DATA EXCERPT ▸

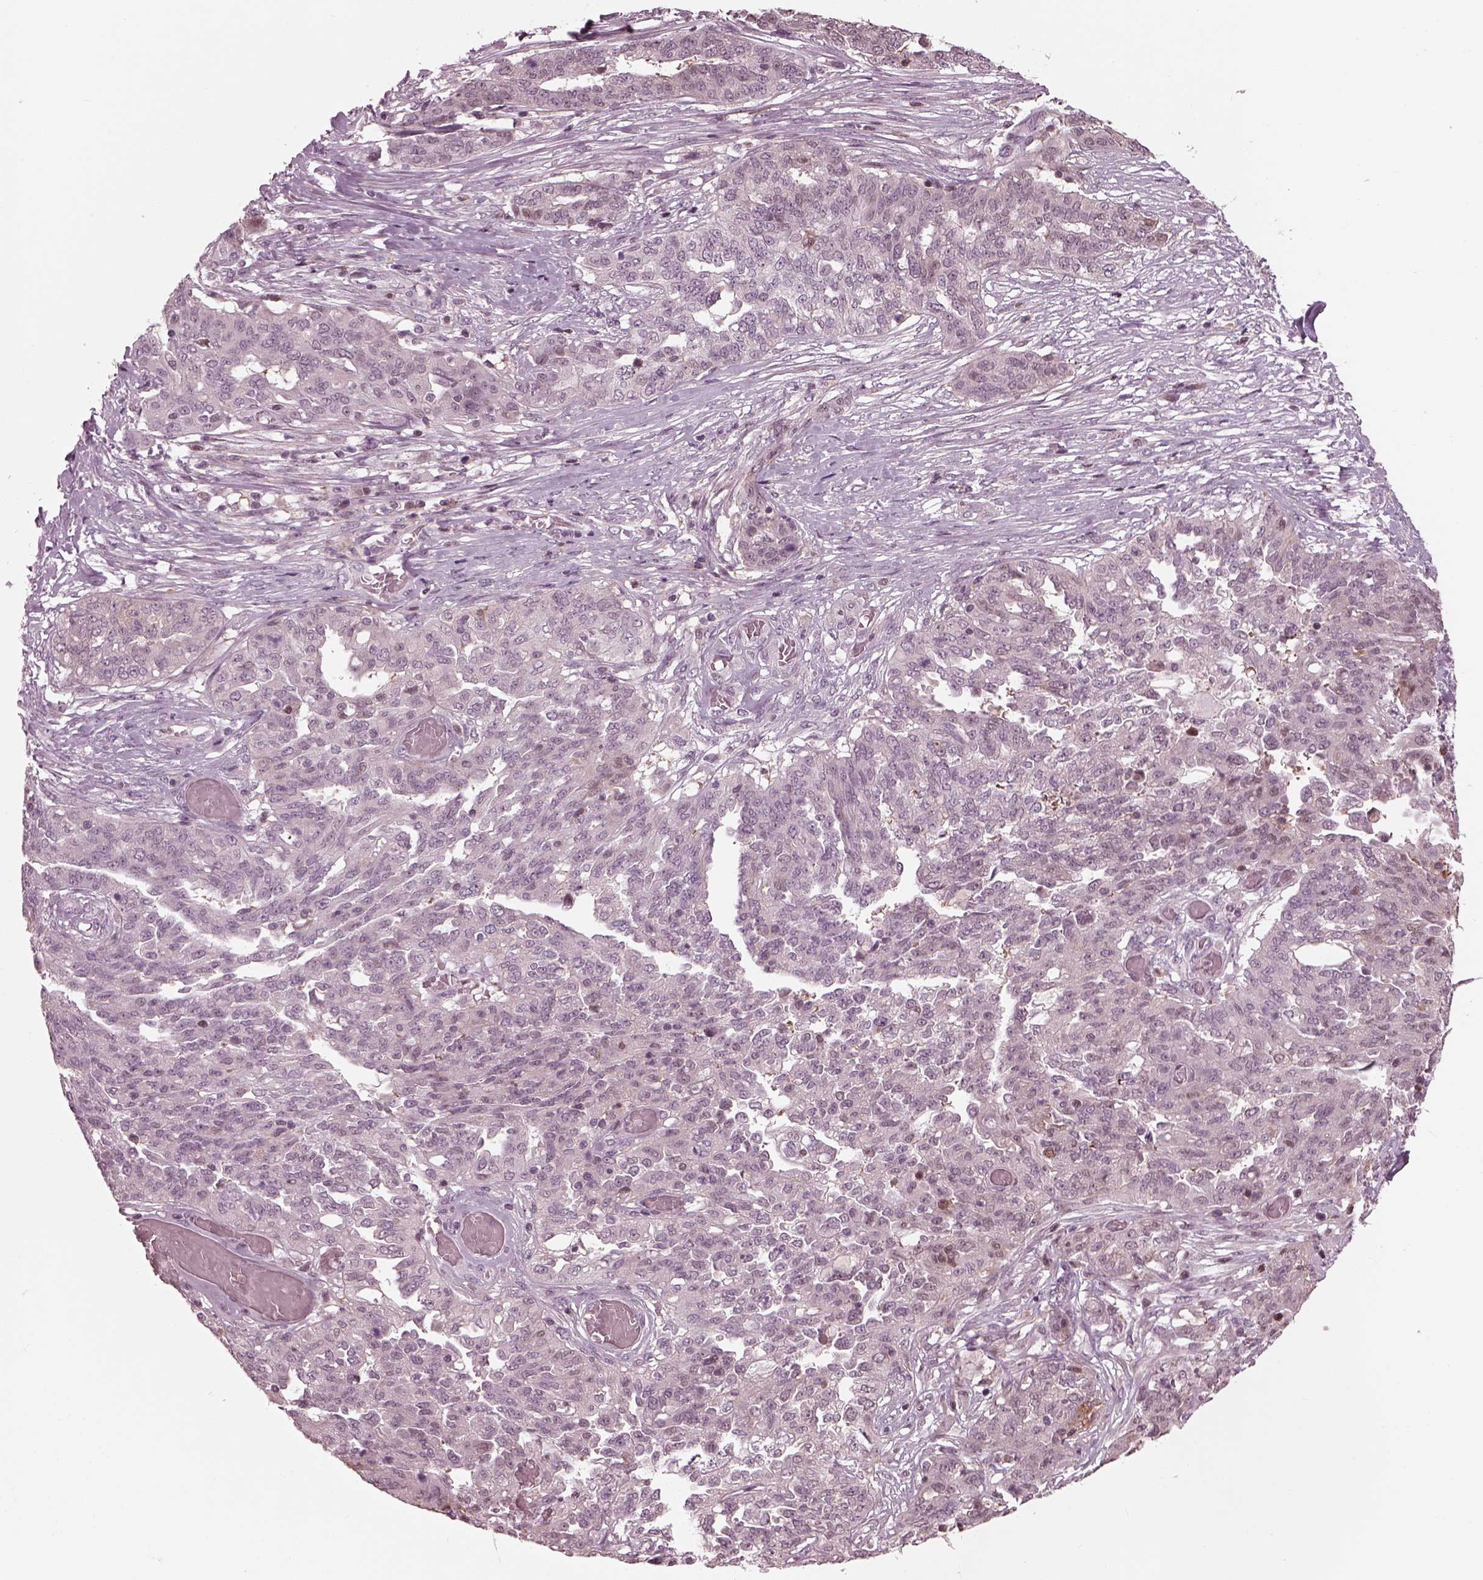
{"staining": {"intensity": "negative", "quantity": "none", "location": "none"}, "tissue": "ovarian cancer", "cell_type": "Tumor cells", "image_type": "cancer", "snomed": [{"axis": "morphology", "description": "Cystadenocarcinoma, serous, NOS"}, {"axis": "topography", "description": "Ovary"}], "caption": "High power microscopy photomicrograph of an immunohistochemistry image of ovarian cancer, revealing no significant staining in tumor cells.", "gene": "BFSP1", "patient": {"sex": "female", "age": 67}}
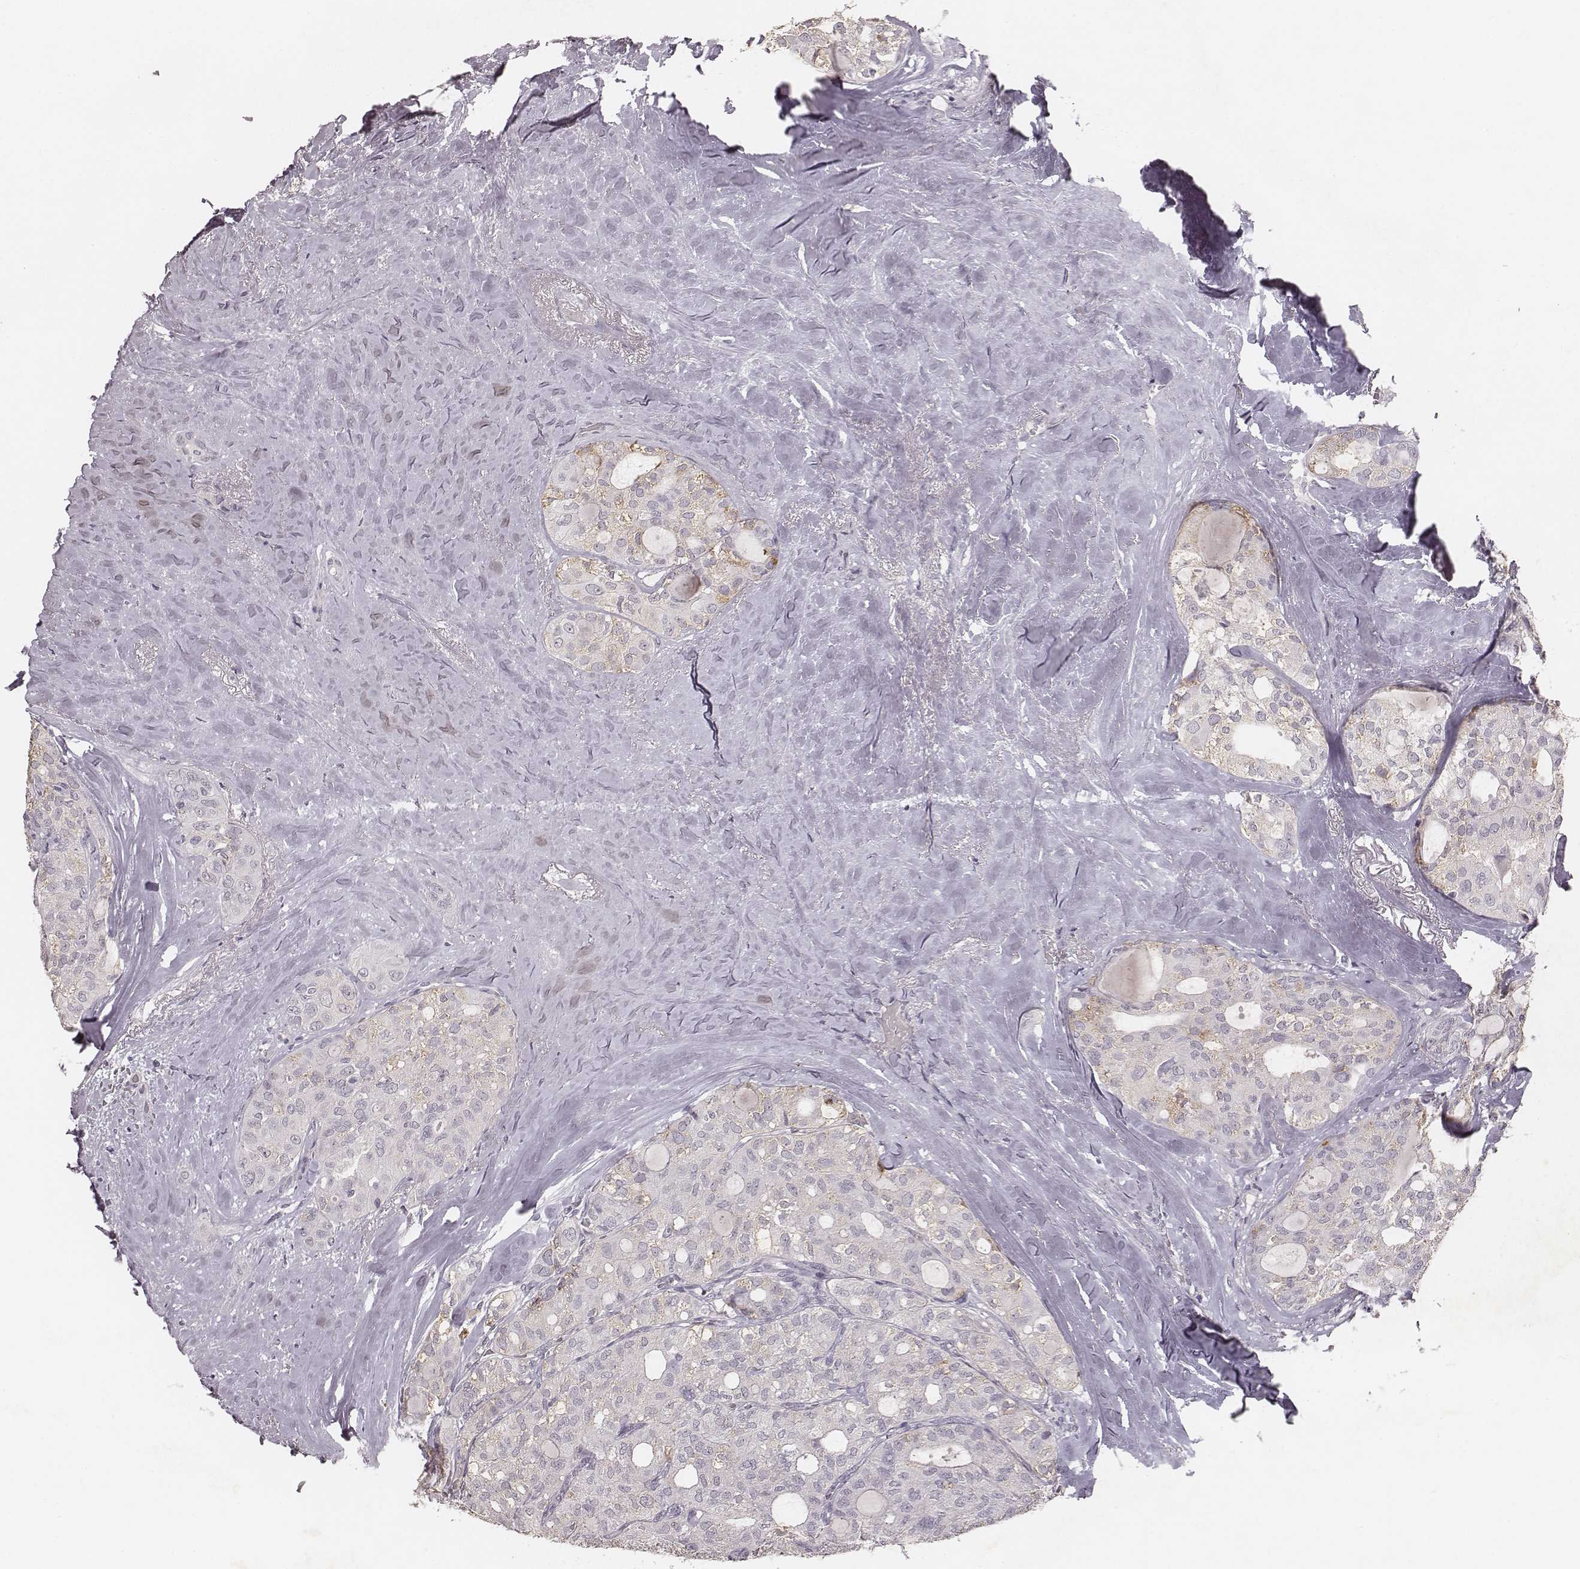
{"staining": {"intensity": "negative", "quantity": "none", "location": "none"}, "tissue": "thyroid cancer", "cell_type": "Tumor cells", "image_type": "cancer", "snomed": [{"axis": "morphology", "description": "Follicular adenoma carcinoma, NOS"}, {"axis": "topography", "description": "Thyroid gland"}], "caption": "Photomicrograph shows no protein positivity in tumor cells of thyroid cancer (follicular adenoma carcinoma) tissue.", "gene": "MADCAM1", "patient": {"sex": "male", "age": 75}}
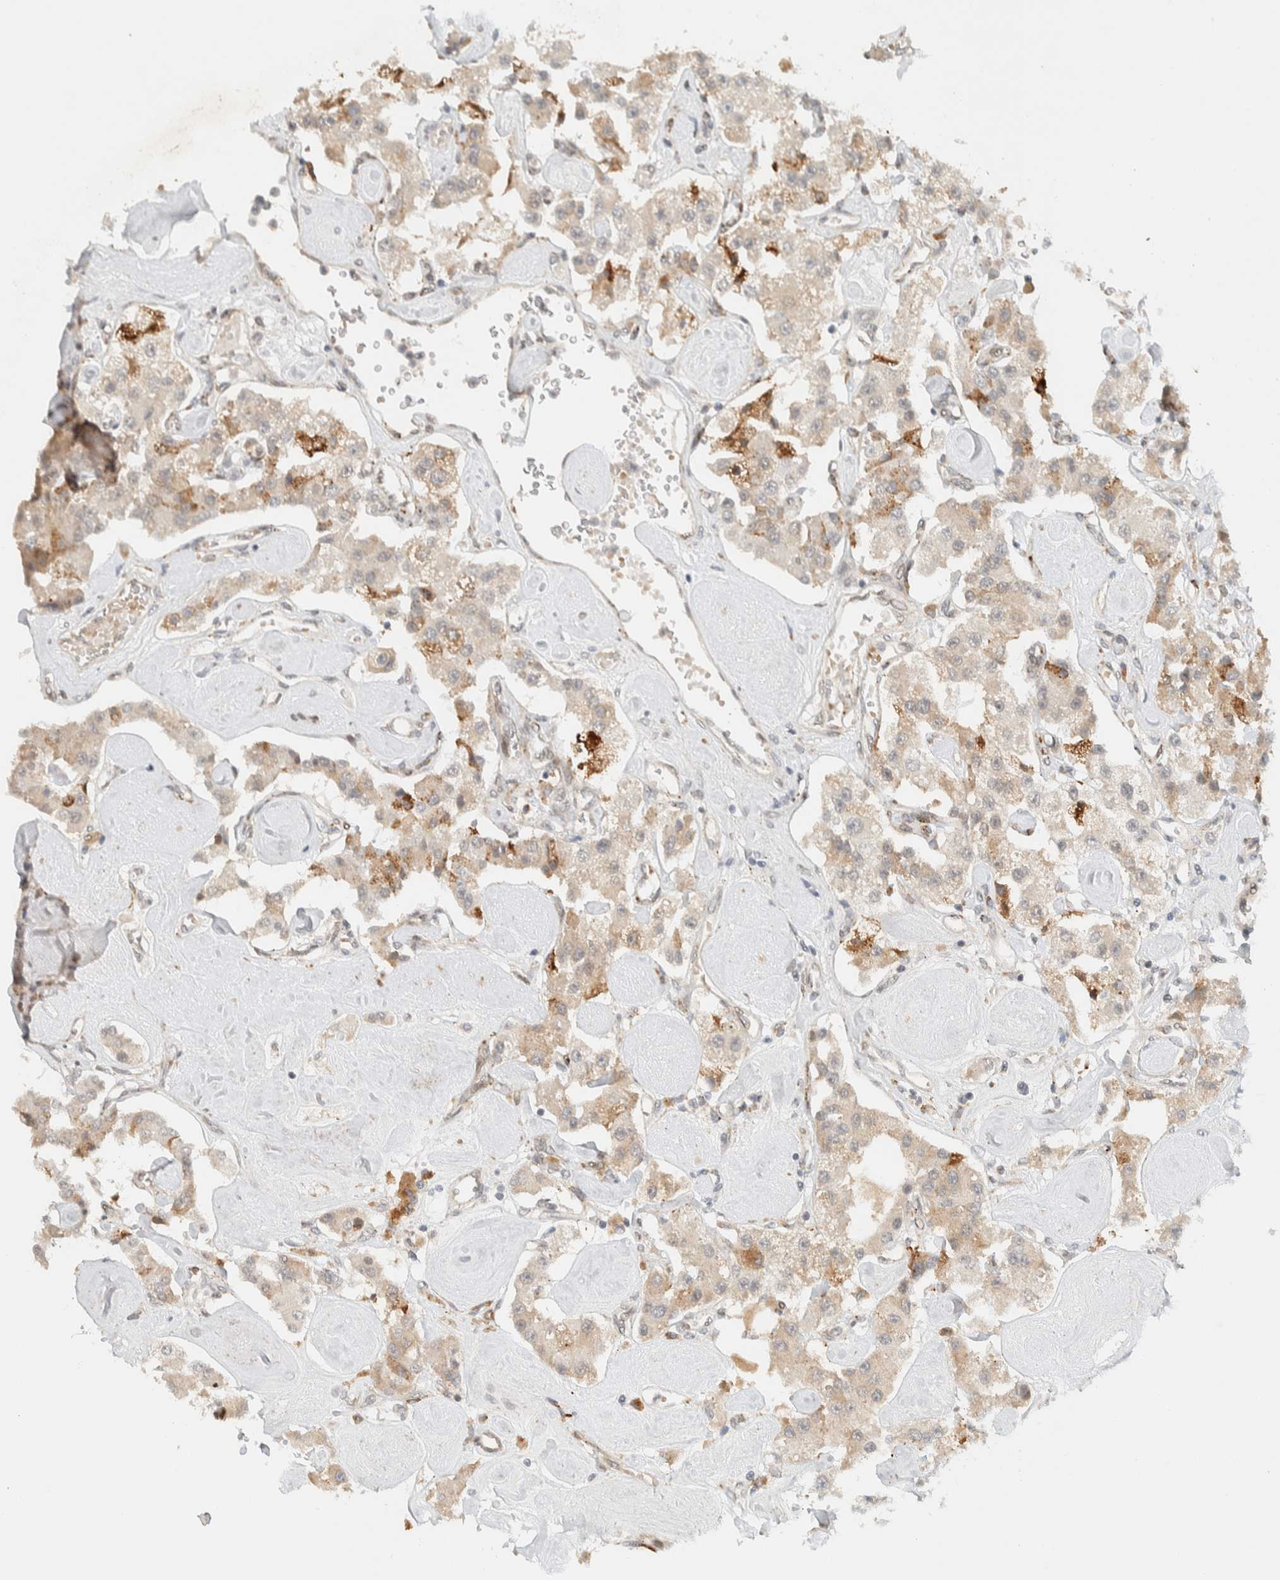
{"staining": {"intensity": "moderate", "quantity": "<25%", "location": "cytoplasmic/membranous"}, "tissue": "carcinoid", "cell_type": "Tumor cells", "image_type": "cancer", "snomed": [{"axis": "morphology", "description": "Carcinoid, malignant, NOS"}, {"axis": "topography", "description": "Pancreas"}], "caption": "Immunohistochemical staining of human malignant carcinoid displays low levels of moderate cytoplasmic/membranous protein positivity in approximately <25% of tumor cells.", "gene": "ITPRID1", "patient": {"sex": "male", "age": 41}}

EXERCISE ▸
The listing should be transcribed exactly. No picture is to appear in the transcription.

THE COMPLETED TASK ▸
{"staining": {"intensity": "negative", "quantity": "none", "location": "none"}, "tissue": "ovarian cancer", "cell_type": "Tumor cells", "image_type": "cancer", "snomed": [{"axis": "morphology", "description": "Cystadenocarcinoma, serous, NOS"}, {"axis": "topography", "description": "Ovary"}], "caption": "High power microscopy photomicrograph of an immunohistochemistry image of ovarian cancer, revealing no significant staining in tumor cells.", "gene": "BFSP1", "patient": {"sex": "female", "age": 67}}
{"staining": {"intensity": "negative", "quantity": "none", "location": "none"}, "tissue": "thyroid cancer", "cell_type": "Tumor cells", "image_type": "cancer", "snomed": [{"axis": "morphology", "description": "Follicular adenoma carcinoma, NOS"}, {"axis": "topography", "description": "Thyroid gland"}], "caption": "Photomicrograph shows no protein positivity in tumor cells of thyroid cancer (follicular adenoma carcinoma) tissue.", "gene": "MADCAM1", "patient": {"sex": "male", "age": 75}}
{"staining": {"intensity": "moderate", "quantity": "<25%", "location": "cytoplasmic/membranous"}, "tissue": "carcinoid", "cell_type": "Tumor cells", "image_type": "cancer", "snomed": [{"axis": "morphology", "description": "Carcinoid, malignant, NOS"}, {"axis": "topography", "description": "Pancreas"}], "caption": "Immunohistochemical staining of human malignant carcinoid displays low levels of moderate cytoplasmic/membranous protein positivity in approximately <25% of tumor cells.", "gene": "ITPRID1", "patient": {"sex": "male", "age": 41}}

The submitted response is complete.